The approaches presented in the article appear sound. My only concern is that only the uniformly distributed community structure was used to assess the clustering algorithms. Uniformly distributions of microbial community abundances are very rare in nature, making interpretation of these data difficult if these clustering methods are to be used in the context of 3C data derived from real microbial communities.

Validity of the findings

The largest concern I have with the approach is that no error was incorporated into the simulation of 3C pairs. Not including erroneous links between contigs risks making the simulation overly simplistic. While I am unaware of any simulator for metagenomic 3C data, analysis of clustering algorithms without error may hide complexities that hinder algorithm performance on real data. For instance, while not directly affecting any of the clustering algorithms, the graph complexity measure would be affected by the presence of spurious edges in the adjacency matrix. If as the authors claim in the discussion, “a simple low frequency threshold removal … could in principle solve the problem”, then this approach could be implemented to alleviate these concerns.

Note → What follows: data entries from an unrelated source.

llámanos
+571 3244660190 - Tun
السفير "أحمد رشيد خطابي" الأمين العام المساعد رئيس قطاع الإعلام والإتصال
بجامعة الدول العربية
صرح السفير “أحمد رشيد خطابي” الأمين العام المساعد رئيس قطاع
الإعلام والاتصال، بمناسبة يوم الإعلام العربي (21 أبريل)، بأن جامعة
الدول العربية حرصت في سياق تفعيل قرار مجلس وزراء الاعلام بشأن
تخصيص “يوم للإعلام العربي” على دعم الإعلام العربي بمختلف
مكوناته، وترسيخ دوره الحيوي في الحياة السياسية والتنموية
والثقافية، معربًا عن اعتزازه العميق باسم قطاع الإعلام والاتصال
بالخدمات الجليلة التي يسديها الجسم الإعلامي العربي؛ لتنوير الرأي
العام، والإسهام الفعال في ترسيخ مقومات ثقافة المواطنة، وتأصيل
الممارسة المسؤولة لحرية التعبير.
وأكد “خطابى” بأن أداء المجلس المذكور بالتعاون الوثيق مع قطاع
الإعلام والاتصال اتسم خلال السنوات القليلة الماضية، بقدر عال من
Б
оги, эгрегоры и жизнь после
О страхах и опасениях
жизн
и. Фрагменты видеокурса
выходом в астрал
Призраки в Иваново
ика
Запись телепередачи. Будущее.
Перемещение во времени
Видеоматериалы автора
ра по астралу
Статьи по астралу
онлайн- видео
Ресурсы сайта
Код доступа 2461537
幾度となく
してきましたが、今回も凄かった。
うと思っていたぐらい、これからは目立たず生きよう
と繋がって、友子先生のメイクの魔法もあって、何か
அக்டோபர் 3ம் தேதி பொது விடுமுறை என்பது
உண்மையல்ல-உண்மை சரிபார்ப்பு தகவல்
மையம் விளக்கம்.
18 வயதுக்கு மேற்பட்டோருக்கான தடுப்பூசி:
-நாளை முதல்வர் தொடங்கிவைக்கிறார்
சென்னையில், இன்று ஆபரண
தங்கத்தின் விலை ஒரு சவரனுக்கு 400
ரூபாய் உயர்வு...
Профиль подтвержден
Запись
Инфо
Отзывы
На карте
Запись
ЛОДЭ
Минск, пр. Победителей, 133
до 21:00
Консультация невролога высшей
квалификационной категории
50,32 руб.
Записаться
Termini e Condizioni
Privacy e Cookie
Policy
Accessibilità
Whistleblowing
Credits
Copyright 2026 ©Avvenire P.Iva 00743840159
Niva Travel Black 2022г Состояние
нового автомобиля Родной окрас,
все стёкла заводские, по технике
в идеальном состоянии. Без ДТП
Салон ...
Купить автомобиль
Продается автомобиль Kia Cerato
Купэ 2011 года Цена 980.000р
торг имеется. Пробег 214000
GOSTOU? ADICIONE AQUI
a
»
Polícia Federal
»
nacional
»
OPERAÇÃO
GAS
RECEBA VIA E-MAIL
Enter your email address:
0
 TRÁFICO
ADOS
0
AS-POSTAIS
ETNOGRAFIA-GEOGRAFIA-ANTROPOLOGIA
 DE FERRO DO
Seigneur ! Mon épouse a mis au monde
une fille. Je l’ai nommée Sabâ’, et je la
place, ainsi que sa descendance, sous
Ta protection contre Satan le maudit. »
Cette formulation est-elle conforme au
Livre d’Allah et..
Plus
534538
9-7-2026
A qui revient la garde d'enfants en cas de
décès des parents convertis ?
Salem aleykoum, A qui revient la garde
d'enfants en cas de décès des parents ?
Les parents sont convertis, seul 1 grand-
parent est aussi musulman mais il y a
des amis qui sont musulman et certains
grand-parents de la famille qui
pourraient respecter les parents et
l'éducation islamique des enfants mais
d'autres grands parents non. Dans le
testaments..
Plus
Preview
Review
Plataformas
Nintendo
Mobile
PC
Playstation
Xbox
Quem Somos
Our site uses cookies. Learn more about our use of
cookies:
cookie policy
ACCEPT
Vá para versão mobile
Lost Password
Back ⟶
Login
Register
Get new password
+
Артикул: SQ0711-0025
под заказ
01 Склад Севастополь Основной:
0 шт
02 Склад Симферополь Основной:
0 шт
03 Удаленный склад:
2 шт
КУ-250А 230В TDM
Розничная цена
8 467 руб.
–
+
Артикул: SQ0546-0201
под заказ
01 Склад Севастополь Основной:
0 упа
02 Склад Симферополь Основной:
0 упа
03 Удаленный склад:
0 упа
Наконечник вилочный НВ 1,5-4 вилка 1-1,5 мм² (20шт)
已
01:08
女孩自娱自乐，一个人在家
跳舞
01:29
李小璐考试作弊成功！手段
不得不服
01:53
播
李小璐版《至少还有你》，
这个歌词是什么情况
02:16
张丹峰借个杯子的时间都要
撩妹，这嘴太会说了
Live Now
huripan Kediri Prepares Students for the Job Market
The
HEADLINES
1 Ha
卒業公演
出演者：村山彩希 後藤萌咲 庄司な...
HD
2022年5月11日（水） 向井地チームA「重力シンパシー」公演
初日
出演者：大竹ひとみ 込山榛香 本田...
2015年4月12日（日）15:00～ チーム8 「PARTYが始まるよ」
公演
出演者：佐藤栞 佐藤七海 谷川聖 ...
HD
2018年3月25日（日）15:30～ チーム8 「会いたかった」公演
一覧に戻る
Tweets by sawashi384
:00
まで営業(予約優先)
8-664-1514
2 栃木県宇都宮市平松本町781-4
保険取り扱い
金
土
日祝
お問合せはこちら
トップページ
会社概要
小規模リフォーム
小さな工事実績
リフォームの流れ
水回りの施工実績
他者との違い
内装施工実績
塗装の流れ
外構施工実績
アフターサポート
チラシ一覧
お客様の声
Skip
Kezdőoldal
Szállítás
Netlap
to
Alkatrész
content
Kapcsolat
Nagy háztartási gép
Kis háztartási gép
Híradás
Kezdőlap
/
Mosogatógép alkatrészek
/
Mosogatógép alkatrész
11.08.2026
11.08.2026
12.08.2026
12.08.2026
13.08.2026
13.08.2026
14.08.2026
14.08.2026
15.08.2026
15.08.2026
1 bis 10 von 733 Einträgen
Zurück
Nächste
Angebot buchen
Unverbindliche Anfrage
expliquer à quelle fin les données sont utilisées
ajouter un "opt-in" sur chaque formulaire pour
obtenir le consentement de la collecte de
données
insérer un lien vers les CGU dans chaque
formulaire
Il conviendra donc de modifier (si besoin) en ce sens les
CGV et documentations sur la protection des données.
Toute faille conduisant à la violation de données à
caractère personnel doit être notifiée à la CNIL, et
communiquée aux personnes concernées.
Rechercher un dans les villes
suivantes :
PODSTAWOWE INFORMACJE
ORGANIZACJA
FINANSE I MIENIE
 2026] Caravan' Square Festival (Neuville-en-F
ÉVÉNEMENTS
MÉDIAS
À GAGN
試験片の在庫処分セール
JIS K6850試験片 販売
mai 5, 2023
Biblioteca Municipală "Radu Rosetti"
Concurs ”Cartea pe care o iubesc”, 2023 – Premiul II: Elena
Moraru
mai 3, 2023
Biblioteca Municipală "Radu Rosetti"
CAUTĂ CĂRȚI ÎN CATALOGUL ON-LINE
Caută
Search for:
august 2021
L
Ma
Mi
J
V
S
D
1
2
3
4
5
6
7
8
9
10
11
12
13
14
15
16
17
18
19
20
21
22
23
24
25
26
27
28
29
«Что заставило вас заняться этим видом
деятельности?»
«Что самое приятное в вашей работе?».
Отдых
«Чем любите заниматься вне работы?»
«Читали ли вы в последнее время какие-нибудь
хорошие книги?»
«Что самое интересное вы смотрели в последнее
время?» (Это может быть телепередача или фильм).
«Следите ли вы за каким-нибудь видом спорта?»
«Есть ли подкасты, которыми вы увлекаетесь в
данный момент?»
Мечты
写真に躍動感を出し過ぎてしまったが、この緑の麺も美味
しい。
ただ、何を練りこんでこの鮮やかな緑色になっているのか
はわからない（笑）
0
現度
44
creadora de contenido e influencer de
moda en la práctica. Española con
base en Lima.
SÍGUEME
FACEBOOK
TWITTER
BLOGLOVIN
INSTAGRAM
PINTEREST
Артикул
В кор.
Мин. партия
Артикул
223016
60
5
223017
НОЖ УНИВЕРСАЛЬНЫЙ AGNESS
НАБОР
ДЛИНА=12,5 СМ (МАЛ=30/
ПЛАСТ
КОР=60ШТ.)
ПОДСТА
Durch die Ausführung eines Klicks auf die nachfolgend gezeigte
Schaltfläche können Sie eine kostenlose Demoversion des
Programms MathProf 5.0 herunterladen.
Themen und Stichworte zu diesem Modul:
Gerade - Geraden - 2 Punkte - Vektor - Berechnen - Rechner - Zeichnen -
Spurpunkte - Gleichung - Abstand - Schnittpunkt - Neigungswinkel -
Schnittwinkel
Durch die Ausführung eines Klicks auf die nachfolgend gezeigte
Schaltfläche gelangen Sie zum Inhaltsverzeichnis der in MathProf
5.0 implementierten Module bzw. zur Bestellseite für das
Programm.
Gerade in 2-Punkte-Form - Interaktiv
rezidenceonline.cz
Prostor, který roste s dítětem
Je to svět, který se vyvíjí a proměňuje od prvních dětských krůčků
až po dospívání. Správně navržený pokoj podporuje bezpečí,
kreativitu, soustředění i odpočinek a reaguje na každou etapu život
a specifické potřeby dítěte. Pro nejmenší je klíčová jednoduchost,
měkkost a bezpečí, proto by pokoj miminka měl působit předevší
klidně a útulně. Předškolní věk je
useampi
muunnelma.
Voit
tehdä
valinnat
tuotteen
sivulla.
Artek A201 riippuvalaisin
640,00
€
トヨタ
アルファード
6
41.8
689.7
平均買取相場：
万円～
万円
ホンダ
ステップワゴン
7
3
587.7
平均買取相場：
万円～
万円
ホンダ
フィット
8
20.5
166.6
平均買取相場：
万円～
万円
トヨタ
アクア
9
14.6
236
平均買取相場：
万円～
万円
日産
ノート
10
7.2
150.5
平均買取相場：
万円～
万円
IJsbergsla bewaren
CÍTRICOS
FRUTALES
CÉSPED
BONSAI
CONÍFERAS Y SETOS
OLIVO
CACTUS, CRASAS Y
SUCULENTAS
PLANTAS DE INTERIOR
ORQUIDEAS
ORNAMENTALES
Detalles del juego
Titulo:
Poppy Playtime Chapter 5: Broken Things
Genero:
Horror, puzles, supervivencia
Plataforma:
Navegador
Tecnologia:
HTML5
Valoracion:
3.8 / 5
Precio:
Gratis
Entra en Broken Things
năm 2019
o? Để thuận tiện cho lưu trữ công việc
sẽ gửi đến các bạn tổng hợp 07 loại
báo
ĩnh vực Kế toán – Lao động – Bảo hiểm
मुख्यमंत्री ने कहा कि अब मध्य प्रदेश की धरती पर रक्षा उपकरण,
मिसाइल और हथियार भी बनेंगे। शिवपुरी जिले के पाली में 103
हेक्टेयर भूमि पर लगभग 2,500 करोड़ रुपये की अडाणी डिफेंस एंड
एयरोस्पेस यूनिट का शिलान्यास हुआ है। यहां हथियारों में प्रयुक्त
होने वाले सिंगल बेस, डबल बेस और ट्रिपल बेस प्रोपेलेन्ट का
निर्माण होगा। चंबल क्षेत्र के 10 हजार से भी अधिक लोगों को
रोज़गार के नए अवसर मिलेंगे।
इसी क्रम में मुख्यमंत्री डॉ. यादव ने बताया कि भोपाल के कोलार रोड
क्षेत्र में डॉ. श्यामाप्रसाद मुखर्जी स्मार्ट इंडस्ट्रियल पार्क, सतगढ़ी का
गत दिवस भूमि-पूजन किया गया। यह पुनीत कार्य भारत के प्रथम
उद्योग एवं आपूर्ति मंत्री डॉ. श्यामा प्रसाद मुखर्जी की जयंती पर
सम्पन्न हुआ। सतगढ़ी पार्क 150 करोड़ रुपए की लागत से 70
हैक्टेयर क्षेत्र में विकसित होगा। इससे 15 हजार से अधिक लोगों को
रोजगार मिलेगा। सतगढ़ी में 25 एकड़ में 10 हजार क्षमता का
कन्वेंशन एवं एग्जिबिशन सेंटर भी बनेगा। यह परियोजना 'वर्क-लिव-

The discussion and conclusion sections tend to imply that the 3C clustering/binning problem can be conceptualised as a graph-based problem, but reducing the data to fit this model is not without information loss. For instance, mismatches between the sequences of the 3C read pairs and the contig to which they map might be used to infer that the contig is of mixed origin. This information is destroyed by converting the data into a collection of nodes and weighted edges. As I imagine the authors are aware, there are a number of other information sources that do not neatly fit into a graph-based framework. This does not mean that graph-based methodologies developed in the article are without value, but that they should be better contextualised in the discussion.